Crime ocorreu em maio de 2024; vítima tinha medidas protetivas e foi morta na rua ao tentar fugir. Réu não poderá recorrer em liberdade (Foto Reprodução/Redes Sociais)
O Tribunal do Júri de Alto Piquiri condenou a 39 anos e 6 meses de prisão em regime fechado Eric Pereira, de 27 anos, pelo assassinato de sua ex-namorada, Ana Carolina da Silva Cardoso, de 26 anos, ocorrido no dia 24 de maio de 2024. A vítima, que estava amparada por medidas protetivas, foi brutalmente atacada com 21 golpes de faca em via pública. O réu também foi condenado por tentativa de homicídio contra um homem que tentou intervir no crime.
A decisão do júri acatou integralmente a denúncia do Ministério Público do Paraná, que enquadrou o caso como feminicídio qualificado por motivo torpe, meio cruel e uso de recurso que dificultou a defesa da vítima. A tentativa de homicídio também foi qualificada. Além da pena de prisão, o juiz determinou o pagamento de indenização de R$ 100 mil à família da vítima e R$ 5 mil ao homem que escapou de ser ferido.
O crime ocorreu no Centro de Alto Piquiri e foi registrado por câmeras de segurança. As imagens mostram Eric invadindo a casa da vítima, que tentou fugir, mas foi alcançada na rua e esfaqueada diante de testemunhas. O motivo do ataque foi ciúmes: o acusado acreditava que Ana Carolina estivesse em um novo relacionamento. O amigo que estava na residência tentou intervir e também foi alvo do agressor, mas conseguiu se esquivar.

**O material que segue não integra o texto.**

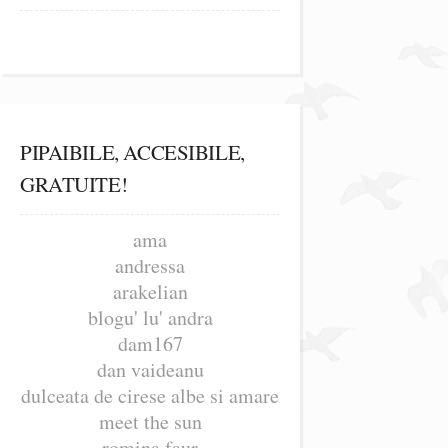
PIPAIBILE, ACCESIBILE,
GRATUITE!
ama
andressa
arakelian
blogu' lu' andra
dam167
dan vaideanu
dulceata de cirese albe si amare
meet the sun
romina faur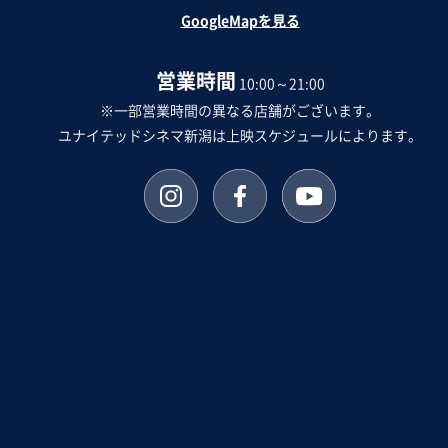
GoogleMapを見る
営業時間
10:00～21:00
※一部営業時間の異なる店舗がございます。
ユナイテッドシネマ新潟は上映スケジュールによります。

Ferida no pescoço, abdômen e pernas, Ana Carolina foi socorrida em estado grave e transferida para um hospital em Umuarama, onde morreu dois dias depois, no domingo (26 de maio). Ela deixou duas filhas, de 2 e 11 anos. O corpo foi encaminhado ao Instituto Médico Legal (IML) antes do sepultamento.
Eric foi preso no dia seguinte ao crime, em 25 de maio, após manifestar intenção de se entregar à polícia. Na ocasião, já havia contra ele um mandado de prisão em aberto por ameaça, violação de domicílio e dano. Ele permaneceu detido desde então e não poderá recorrer em liberdade. A Justiça considerou, entre outros fatores, o descumprimento das medidas protetivas no próprio dia do crime como agravante relevante na condenação.